## Task to carry out
In the profile of Wendell Bryant, which team picked him in the 2002 NFL draft, and at what overall spot?

## Selected excerpt
Wendell Bryant

No. 91, 77
- Position: Defensive tackle

Personal information
- Born: September 12, 1980 (age 45) Minneapolis, Minnesota, U.S.
- Listed height: 6 ft 5 in (1.96 m)
- Listed weight: 303 lb (137 kg)

Career information
- High school: Ritenour (Breckenridge Hills, Missouri)
- College: Wisconsin
- NFL draft: 2002: 1st round, 12th overall pick

Career history
- Arizona Cardinals (2002–2004); Las Vegas Locomotives (2009); Omaha Nighthawks (2010);

Awards and highlights
- First-team All-American (2001); 2× Big Ten Defensive Lineman of the Year (2000, 2001); 3× First-team All-Big Ten (1999, 2000, 2001);

Career NFL statistics
- Total tackles: 44
- Sacks: 1.5
- Stats at Pro Football Reference

= Wendell Bryant =

American football player (born 1980)

Wendell Bryant (born September 12, 1980) is an American former professional football player who was a defensive tackle in the National Football League (NFL). He was selected by the Arizona Cardinals 12th overall in the 2002 NFL draft. He played college football for the Wisconsin Badgers.

## Excerpted records
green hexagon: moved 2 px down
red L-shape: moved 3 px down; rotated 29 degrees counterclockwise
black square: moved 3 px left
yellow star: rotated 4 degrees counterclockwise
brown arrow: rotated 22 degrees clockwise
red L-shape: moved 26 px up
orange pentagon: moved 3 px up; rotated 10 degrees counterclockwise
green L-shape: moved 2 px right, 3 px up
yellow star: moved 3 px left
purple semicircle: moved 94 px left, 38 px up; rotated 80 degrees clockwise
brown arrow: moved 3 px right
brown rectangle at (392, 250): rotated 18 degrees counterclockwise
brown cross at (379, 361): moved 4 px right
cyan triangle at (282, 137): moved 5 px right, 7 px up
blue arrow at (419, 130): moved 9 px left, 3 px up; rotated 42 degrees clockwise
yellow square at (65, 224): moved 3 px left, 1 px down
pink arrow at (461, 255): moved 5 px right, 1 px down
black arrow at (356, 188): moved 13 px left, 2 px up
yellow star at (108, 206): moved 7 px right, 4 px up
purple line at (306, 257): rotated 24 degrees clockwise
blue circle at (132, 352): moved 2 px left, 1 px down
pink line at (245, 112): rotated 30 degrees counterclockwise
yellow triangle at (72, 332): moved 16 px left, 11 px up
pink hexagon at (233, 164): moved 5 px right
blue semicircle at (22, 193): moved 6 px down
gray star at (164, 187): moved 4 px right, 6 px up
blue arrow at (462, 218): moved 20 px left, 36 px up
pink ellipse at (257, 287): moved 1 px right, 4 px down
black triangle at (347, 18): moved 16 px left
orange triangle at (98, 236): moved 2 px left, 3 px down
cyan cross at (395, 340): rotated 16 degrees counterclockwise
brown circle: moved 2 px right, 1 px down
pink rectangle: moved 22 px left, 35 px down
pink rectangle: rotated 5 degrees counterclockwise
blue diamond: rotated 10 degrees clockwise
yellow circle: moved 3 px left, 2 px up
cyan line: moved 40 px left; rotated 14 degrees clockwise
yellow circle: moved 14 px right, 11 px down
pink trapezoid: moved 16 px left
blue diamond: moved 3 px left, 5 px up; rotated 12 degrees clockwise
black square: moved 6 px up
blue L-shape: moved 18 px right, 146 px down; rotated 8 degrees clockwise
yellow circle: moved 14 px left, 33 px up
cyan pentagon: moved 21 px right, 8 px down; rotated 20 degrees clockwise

## Response to the exercise
The Arizona Cardinals picked him 12th overall.